Les éleveurs pauvres en milieu rural, en particulier les femmes, sont souvent incapables d’obtenir les intrants ou de trouver le temps nécessaire pour élever ces animaux avec succès. Et dans les cas où l’introduction de races exotiques ou croisées et l’intensification de la production sont couronnées de succès, l’élevage devient une source importante de revenus et les femmes perdent alors souvent leur rôle d’éleveurs.

Documenter le rôle des femmes

Les avantages des races indigènes sont connus de longue date. Mais l’étude de la FAO affirme que le rôle des femmes dans la protection et la défense de ces races et dans l’amélioration de leur patrimoine génétique grâce à une sélection minutieuse n’a pas été apprécié à sa juste valeur.

Les femmes sont les gardiennes de la diversité du bétail, souligne l’auteur de l’étude, Ilse Köhler-Rollefson.

En attendant, selon les derniers chiffres disponibles, environ 22 pour cent des races d’animaux d’élevage sont encore classées comme étant en danger d’extinction et cela, bien que les chiffres sur le nombre des différentes races ne soient souvent pas signalés ou mis à jour, ce qui complique les estimations sur la diversité du bétail.

Les pays commencent à mettre en place des programmes pour inverser le déclin alarmant du nombre de races de bétail indigènes. La nouvelle étude suggère que ces initiatives ne seront pas couronnées de succès si le rôle des femmes en tant que gardiennes du bétail indigène n’est pas pris en compte. Selon l’étude, les femmes doivent être les actrices principales dans les campagnes de conservation, et pour qu’elles le soient réellement beaucoup de chemin reste à faire.

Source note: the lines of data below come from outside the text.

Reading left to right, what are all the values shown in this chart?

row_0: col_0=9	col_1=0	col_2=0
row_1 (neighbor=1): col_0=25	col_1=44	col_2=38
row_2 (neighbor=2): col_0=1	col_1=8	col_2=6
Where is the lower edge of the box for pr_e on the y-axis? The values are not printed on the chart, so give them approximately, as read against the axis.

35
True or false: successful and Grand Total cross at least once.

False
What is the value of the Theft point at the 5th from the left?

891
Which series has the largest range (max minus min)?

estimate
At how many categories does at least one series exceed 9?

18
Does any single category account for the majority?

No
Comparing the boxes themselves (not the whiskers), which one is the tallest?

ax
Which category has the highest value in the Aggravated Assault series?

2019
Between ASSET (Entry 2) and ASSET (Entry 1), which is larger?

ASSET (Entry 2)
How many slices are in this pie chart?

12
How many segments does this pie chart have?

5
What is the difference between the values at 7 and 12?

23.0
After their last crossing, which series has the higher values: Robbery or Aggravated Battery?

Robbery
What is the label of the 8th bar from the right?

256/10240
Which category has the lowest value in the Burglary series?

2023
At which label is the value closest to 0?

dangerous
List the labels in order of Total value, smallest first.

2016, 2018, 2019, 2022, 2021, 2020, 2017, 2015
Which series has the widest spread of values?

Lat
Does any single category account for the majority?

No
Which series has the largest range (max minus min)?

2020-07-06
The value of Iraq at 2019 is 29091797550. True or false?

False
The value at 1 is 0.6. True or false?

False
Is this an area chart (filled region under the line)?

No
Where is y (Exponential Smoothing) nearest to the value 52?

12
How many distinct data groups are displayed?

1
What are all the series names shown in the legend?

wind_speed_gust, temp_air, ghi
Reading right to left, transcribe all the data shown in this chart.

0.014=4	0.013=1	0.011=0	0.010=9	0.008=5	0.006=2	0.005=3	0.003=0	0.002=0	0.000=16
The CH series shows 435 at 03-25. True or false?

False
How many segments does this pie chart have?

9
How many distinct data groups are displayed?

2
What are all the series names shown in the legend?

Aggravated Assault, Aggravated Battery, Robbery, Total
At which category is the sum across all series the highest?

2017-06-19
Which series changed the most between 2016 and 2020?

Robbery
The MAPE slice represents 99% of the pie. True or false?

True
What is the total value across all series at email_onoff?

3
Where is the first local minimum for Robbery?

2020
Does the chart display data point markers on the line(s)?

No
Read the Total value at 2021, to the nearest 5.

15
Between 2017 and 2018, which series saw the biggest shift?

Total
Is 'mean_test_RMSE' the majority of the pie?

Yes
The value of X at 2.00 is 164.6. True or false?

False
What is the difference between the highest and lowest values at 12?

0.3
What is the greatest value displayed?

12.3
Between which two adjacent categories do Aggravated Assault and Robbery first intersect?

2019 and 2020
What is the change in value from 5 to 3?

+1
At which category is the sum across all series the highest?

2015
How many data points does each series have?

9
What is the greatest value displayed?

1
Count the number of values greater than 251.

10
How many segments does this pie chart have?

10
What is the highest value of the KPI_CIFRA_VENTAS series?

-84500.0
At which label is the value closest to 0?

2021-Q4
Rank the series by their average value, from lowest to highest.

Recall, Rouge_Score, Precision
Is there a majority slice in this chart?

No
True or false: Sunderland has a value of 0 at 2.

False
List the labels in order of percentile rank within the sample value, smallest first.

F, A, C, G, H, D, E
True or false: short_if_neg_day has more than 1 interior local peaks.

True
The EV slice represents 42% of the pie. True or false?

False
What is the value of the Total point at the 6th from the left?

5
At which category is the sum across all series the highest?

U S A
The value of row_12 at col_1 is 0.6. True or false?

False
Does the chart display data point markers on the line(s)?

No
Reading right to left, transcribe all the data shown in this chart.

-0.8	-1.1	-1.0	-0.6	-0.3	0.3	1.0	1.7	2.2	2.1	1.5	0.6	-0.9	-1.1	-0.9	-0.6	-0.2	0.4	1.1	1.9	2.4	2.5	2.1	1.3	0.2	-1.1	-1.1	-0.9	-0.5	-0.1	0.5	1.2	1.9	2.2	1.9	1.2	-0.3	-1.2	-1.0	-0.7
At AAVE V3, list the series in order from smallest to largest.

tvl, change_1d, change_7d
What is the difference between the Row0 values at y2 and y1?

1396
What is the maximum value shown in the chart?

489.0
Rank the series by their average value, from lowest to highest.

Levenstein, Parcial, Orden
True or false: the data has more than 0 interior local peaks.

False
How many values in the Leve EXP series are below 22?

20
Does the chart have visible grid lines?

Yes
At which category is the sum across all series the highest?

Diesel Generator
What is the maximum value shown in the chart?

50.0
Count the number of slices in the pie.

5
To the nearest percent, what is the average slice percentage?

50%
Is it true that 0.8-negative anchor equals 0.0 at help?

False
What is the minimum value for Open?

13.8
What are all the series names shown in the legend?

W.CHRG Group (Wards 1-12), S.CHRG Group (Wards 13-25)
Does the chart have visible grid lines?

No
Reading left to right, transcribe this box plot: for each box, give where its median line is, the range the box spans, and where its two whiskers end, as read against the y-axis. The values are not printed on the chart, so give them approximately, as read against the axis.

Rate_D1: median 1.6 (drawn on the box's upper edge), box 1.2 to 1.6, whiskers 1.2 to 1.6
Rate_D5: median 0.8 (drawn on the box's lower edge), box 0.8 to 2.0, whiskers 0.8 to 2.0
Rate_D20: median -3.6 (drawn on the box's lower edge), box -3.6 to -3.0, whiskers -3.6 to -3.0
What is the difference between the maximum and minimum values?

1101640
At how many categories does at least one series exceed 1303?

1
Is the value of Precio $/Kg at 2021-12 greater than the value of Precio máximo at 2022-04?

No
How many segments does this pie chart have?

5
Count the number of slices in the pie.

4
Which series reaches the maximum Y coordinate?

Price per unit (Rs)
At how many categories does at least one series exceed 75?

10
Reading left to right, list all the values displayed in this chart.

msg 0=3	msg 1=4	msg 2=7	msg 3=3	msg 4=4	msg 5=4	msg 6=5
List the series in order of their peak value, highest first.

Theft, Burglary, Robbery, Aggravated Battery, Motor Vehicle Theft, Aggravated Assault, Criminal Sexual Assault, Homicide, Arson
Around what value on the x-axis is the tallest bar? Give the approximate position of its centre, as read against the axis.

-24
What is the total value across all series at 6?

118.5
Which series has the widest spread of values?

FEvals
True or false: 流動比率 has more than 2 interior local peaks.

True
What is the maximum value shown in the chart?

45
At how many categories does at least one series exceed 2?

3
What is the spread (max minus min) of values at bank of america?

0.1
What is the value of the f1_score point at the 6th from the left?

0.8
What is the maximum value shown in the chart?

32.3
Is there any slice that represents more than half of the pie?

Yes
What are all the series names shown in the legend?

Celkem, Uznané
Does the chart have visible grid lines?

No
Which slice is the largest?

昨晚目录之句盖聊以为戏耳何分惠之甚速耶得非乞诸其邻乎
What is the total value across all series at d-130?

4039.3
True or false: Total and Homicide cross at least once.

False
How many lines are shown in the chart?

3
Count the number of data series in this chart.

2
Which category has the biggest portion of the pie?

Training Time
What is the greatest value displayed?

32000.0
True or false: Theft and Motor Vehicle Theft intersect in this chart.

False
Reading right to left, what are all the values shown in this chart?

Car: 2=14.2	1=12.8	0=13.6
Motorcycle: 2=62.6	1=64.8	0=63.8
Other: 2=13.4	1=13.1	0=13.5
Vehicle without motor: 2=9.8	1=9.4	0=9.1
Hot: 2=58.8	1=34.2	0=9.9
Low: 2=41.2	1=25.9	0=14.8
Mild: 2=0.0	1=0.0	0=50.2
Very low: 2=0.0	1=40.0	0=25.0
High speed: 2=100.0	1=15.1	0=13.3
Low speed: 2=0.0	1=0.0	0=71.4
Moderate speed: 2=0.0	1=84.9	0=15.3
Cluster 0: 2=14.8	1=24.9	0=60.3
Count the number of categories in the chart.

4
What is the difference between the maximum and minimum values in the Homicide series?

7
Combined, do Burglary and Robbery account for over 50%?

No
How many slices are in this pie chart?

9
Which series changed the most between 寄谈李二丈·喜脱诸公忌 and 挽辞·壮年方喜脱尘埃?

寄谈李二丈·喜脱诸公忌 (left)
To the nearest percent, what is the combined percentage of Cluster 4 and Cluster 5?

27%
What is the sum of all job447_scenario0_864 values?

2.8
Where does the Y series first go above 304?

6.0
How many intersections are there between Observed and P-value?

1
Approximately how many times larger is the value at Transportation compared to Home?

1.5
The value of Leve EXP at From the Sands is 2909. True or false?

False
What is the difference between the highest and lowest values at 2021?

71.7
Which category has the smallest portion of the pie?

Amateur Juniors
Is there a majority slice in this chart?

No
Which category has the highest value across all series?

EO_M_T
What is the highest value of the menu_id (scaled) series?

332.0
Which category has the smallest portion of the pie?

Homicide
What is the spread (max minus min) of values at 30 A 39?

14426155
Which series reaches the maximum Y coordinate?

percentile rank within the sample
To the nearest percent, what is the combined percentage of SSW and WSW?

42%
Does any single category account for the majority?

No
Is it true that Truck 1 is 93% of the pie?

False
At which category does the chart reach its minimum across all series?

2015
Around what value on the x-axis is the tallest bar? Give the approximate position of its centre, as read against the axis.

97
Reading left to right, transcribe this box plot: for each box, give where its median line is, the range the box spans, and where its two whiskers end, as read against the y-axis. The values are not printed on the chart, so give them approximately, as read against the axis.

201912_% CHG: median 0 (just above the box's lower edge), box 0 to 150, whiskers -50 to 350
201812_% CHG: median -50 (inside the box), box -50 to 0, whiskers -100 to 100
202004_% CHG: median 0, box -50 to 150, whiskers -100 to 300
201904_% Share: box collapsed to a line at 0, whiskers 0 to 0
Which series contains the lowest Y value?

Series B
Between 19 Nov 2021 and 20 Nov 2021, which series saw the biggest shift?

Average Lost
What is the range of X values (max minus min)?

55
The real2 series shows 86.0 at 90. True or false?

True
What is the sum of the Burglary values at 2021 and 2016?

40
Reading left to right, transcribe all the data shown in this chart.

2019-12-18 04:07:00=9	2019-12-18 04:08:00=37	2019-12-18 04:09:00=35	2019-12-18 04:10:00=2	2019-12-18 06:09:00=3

L’étude recommande que les questions de genre soient au coeur des projets, des programmes et des politiques centrées sur la gestion des ressources génétiques animales.

Les actions suivantes notamment doivent être prises au niveau du projet :

Recueillir le sexe et l’âge des données ventilées et enquêter sur les droits, les besoins, les rôles et les responsabilités des femmes au cours des enquêtes et avant d’entreprendre tout projet relatif aux ressources génétiques animales.

Concevoir la vulgarisation, la formation et l’introduction de nouvelles technologies afin qu’elles soient accessibles aux femmes.

Enquêter sur les structures familiales et comment elles affectent la capacité des femmes à agir et interagir.

Enquêter sur les problèmes spécifiques rencontrés par les femmes pour l’accès aux marchés de leurs produits d’origine animale.

Si les gouvernements veulent vraiment que leurs programmes de conservation soient fructueux, ils peuvent :

Mener des études économiques sur la poursuite de l’élevage de races adaptées localement versus l’élevage de races améliorées.

Veiller à ce que les éleveurs pauvres aient un accès suffisant aux biens communs comme les pâturages

Informer les banques sur l’importance de l’octroi de crédits aux femmes rurales et sur les avantages des races indigènes ; les banques ont actuellement tendance à prêter aux agriculteurs de sexe masculin et aux personnes qui veulent élever des races améliorées.

Soutenir le développement de la chaîne de valeur des produits obtenus à partir des races indigènes comme un moyen de créer des opportunités de revenus pour les femmes rurales et pour relancer l’économie locale.

Les organismes internationaux devraient soutenir les efforts déployés au plan national pour autonomiser les femmes éleveurs en collectant et en diffusant les données ventilées par sexe et en portant cette question à l’ordre du jour de l’agenda mondial dans les instances appropriées.